Joined: 14 Nov 2008, 15:17
Posts: 124
ponuda za posao/doktorske studije na Texas A&M University u Qataru,
blize informacije mogu se dobiti kod Prof. Boskovica

“Kinetics of Fischer-Tropsch Synthesis on a Cobalt Catalyst” (Sep1, 2009- Aug 31, 2012)
1. Specific Aims
The specific goal of the project will be to determine kinetic parameters of Fischer-Tropsch synthesis (FTS) from experimental data in a stirred tank slurry reactor (STSR) under well defined conditions and over a wide range of process conditions. The STSR is an ideal choice of bench-scale reactor for catalyst testing, as it essentially mimics the slurry phase performance characteristics of the commercial-scale slurry bubble column reactor, and provides uniformity of temperature and concentrations in the reactor.
Kinetic models will be based on mechanistic studies from the literature and will take into account adsorption-desorption rates of reactants and product species. Concepts of the rate determining step and pseudo-steady state hypothesis will be used for reactive surface intermediates. Rigorous data reduction procedures and statistical methods will be employed to discriminate between various rival kinetic models and determine optimal values of kinetic parameters for each promoted catalyst investigated. The kinetic model developed in this study, coupled with the appropriate conservation equations and transport properties for a given reactor configuration (fixed bed or slurry bubble column reactor), would be useful for optimizing product yield, simulating the plant design, and evaluating the economic cost benefits.
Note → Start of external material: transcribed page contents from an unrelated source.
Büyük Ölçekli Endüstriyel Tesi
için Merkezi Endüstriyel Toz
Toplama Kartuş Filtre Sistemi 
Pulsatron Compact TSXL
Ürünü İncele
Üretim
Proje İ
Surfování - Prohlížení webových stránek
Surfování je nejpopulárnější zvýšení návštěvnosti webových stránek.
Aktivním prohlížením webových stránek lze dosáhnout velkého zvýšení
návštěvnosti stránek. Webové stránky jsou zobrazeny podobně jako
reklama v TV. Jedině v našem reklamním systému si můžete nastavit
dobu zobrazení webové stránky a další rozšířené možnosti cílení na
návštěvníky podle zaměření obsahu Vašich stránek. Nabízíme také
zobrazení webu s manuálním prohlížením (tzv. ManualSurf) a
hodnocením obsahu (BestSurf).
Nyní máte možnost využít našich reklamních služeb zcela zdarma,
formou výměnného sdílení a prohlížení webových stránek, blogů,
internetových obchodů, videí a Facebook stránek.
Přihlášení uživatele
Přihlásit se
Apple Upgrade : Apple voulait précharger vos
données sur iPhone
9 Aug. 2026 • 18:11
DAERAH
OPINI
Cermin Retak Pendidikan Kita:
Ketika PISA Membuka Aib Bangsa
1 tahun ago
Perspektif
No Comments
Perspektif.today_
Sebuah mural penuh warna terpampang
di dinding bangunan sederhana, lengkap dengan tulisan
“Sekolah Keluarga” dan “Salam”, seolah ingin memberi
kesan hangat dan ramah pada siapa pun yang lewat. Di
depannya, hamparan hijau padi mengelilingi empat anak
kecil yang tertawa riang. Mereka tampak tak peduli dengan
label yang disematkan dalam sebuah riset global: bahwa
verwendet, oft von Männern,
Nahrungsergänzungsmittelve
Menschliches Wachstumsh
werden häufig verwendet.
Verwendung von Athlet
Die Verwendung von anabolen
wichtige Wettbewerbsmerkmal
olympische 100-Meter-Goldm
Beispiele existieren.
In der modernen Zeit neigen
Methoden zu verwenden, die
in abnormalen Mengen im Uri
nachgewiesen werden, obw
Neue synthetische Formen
Alumina supported cobalt (Co) catalysts, promoted with reduction promoters (Pt, Pd, Re, and Ru), will be used in this study, as these catalysts are often employed in slurry bubble column reactors for gas-to-liquids (GTL) processing. The impact of the reduction promoters on cobalt Fischer-Tropsch (FT) kinetics (reaction rates and product distribution) remains largely unknown. Catalyst characterization studies will provide insight on interactions between cobalt and promoters as well as between cobalt and the alumina support. Interactions between reduction promoter and cobalt will be studied using synchrotron methods (e.g., EXAFS, XANES), temperature programmed methods, and adsorption techniques, such as hydrogen chemisorption with pulse reoxidation. Particular effort will be made to determine which, if any, of the reduction promoters form alloys with cobalt, and whether such alloying benefits catalytic performance.
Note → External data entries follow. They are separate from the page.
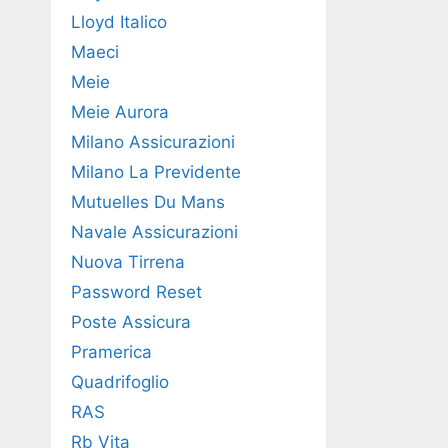
Lloyd Italico
Maeci
Meie
Meie Aurora
Milano Assicurazioni
Milano La Previdente
Mutuelles Du Mans
Navale Assicurazioni
Nuova Tirrena
Password Reset
Poste Assicura
Pramerica
Quadrifoglio
RAS
Rb Vita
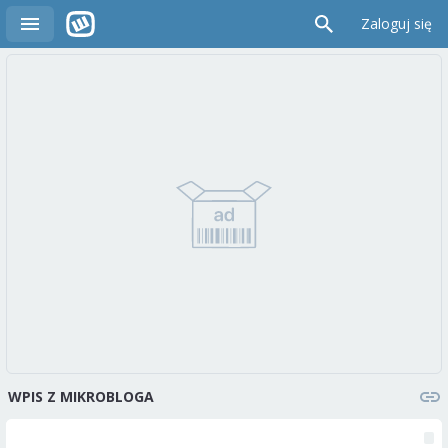
Zaloguj się
WPIS Z MIKROBLOGA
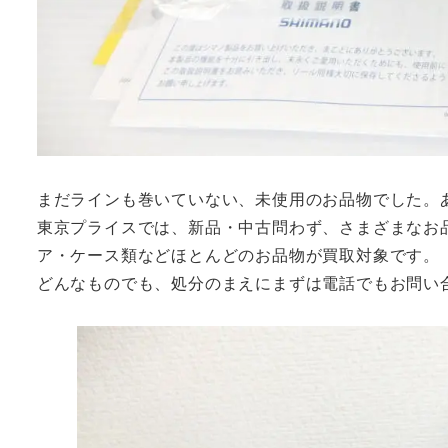
まだラインも巻いていない、未使用のお品物でした。
東京プライスでは、新品・中古問わず、さまざまなお
ア・ケース類などほとんどのお品物が買取対象です。
どんなものでも、処分のまえにまずは電話でもお問い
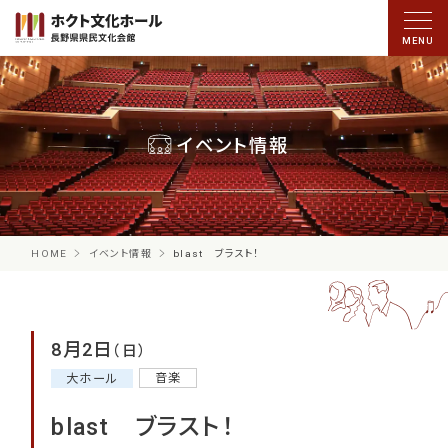
イベント情報
HOME
イベント情報
blast ブラスト！
8月2日
（日）
音楽
大ホール
blast ブラスト！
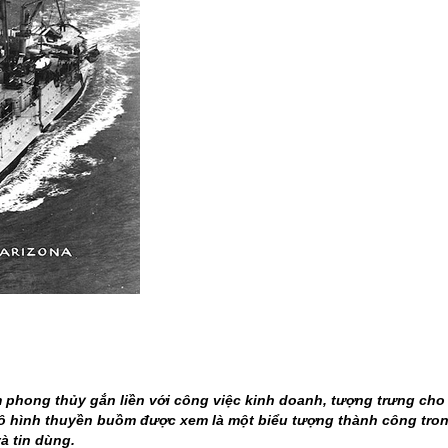
 phong thủy gắn liền với công việc kinh doanh, tượng trưng cho
 mô hình thuyền buồm được xem là một biểu tượng thành công tro
à tin dùng.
Task 1. Literature Review and Development of Kinetic Models
Kinetic models will be formulated utilizing the current state-of-the-art understanding of reaction mechanisms for the formation of reaction intermediates and hydrocarbon products. Models will be based on adsorption/desorption phenomena for reactants and product species. These models will be continually updated on the basis of experimental data obtained in Task 3, and subsequent data analysis conducted in Task 5. (TAMUQ, ongoing task, Years 1-3).
Task 2. Catalyst Synthesis and Characterization
Alumina supported cobalt (Co) catalysts promoted with noble metals (Re, Pt, Pd or Ru) will be synthesized utilizing equipment and procedures developed at CAER. Catalyst characterization by BET surface area, chemisorption, TPD, TPO, TPR and XRD will be conducted at CAER, whereas EXAFS and XANES experiments will be performed at Brookhaven National Laboratory by CAER personnel, depending on beamtime availability (CAER, ongoing task, Years 1-3).
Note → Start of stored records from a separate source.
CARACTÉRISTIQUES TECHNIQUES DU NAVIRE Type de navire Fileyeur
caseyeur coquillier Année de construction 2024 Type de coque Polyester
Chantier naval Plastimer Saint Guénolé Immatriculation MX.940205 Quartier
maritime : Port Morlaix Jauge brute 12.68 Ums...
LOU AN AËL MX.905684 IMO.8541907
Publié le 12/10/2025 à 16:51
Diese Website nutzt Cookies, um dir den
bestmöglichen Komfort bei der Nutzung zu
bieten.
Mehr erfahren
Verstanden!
Task 3. Experiments in a Stirred Tank Slurry Reactor
Experiments will be conducted in a 1 dm3 STSR with at least four catalysts over a wide range of process conditions of industrial significance. Baseline conditions will be repeated periodically to assess the extent of catalyst deactivation. Some replicate experiments at the same process conditions will be made to estimate experimental errors. (CAER, ongoing task, Years 1-3).
Task 4. Quantum Mechanics Calculations
Task 5. Model Discrimination and Parameter Estimation
The Langmuir-Hinshelwood-Hougen-Watson (LHHW) approach and the concept of rate limiting step results in a large number of competing kinetic models. Discrimination between the rival models will be based upon the quality of fit, supplemented with statistical tests on parameter values and the physico-chemical meaningfulness of the estimated parameter values. (TAMUQ, ongoing task, Years 1 – 3).
Research Team
We have an excellent team of experienced experts to conduct and direct the proposed research. Professors Bukur (TAMUQ) and Davis (CAER) have actively carried out FT research over the last three decades.
Professor Bukur has been engaged in various aspects of slurry phase FTS process development (slurry bubble column reactor design, two- and three-phase hydrodynamic studies, slurry reactor modeling, kinetics of FTS, synthesis and testing of improved iron FT catalysts) since 1980. He has been among the pioneers in the development of comprehensive mechanistic based kinetic models for FTS and continues to make contributions in this area.
Professor Davis (PI at CAER) has made significant contributions in the field of FT catalysis including mechanistic and kinetic studies over iron and cobalt catalysts. Dr. Gary Jacobs (Co-PI at CAER) has considerable experience in characterization and testing of FT catalysts. CAER personnel have much experience in the operation of FT reactors and the characterization of the reaction products. Currently the CAER personnel operate 20 stirred tank slurry reactors and analyze the products produced during their operation. Most of these reactors are currently operated for companies and generate data that are provided to the companies for their use. Also, the CAER personnel have developed analytical procedures for accurate quantification of FT products. The FT reaction produces a broad spectrum of product, and its quantification is a non-trivial task.
Also we will benefit from the expertise and experience of two collaborators on this project. Dr. Froment (Research Professor at TAMU) has applied methodology for kinetic model discrimination and parameter estimation to a large number of complex reaction systems, including the FTS reaction. He will provide advice on kinetic model development and parameter estimation.